§ Information supplied:

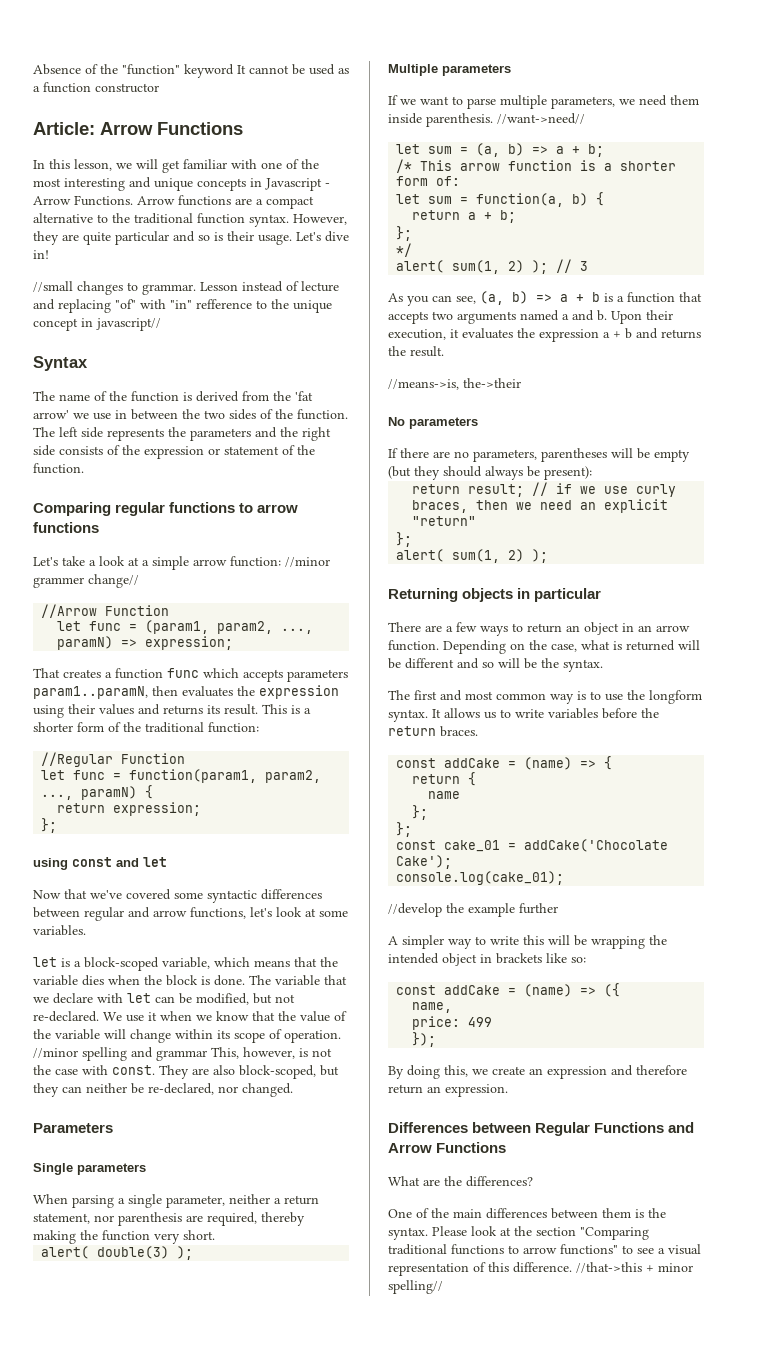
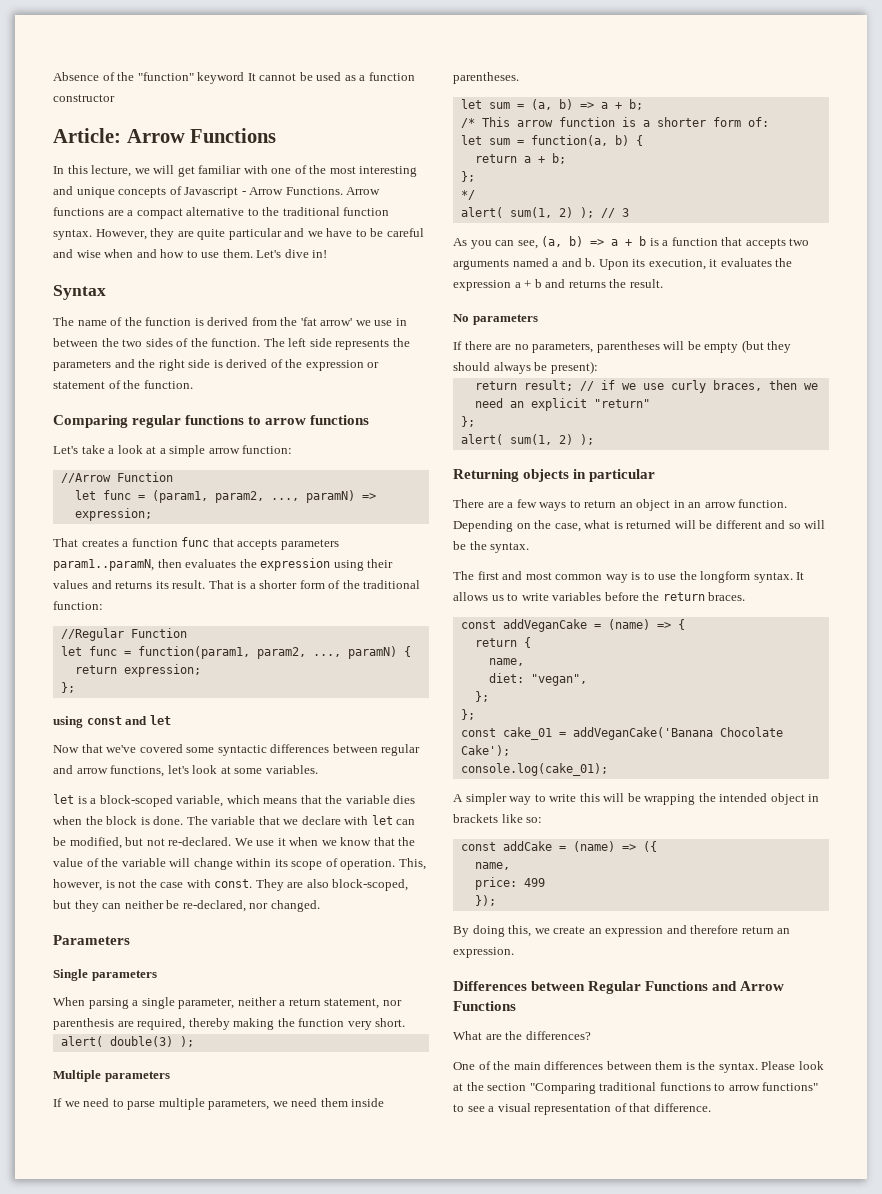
[74,159,112,171] lesson, -> [91,165,132,177] lecture,
[250,178,262,187] in -> [169,186,182,195] of
[198,231,349,245] [33,250,49,259] [33,281,339,295] [33,299,332,313] [33,318,161,331] so is their usage. Let's dive in! // //small changes to grammar. Lesson instead of lecture and replacing "of" with "in" refference to the unique concept in javascript// -> [307,228,424,237] [53,249,328,258] we have to be careful and wise when and how to use them. Let's dive in!
[59,446,103,455] consists -> [213,359,268,368] is derived
[285,557,330,567] [33,574,139,588] //minor grammer change// -> (293, 449) none
[203,668,239,678] which -> [212,538,234,547] that
[262,704,287,714] This -> [208,580,234,589] That
[33,1047,207,1061] //minor spelling and grammar -> (396, 864) none
[420,96,449,105] want -> [83,1098,110,1107] need
[426,113,585,127] parenthesis. //want->need// -> [453,72,519,84] parentheses.
[646,310,673,320] their -> [632,259,646,267] its
[388,378,521,390] // //means->is, the->their -> (663, 283) none
[444,758,501,768] addCake -> [502,619,587,632] addVeganCake
[428,791,461,799] name -> [488,658,524,666] [488,673,587,686] name, // diet: "vegan",
[524,839,669,852] addCake('Chocolate -> [572,727,783,740] addVeganCake('Banana Chocolate
[388,903,558,917] // //develop the example further -> (608, 769) none
[488,1262,693,1273] [388,1280,443,1294] this difference. //that->this + minor spelling// -> [629,1103,711,1112] that difference.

§ Problem details:
Wherever the word "minor" turns up in the records, copy out the line it is on.

§ Task solution:
[285,557,330,567] [33,574,139,588] //minor grammer change// -> (293, 449) none
[33,1047,207,1061] //minor spelling and grammar -> (396, 864) none
[488,1262,693,1273] [388,1280,443,1294] this difference. //that->this + minor spelling// -> [629,1103,711,1112] that difference.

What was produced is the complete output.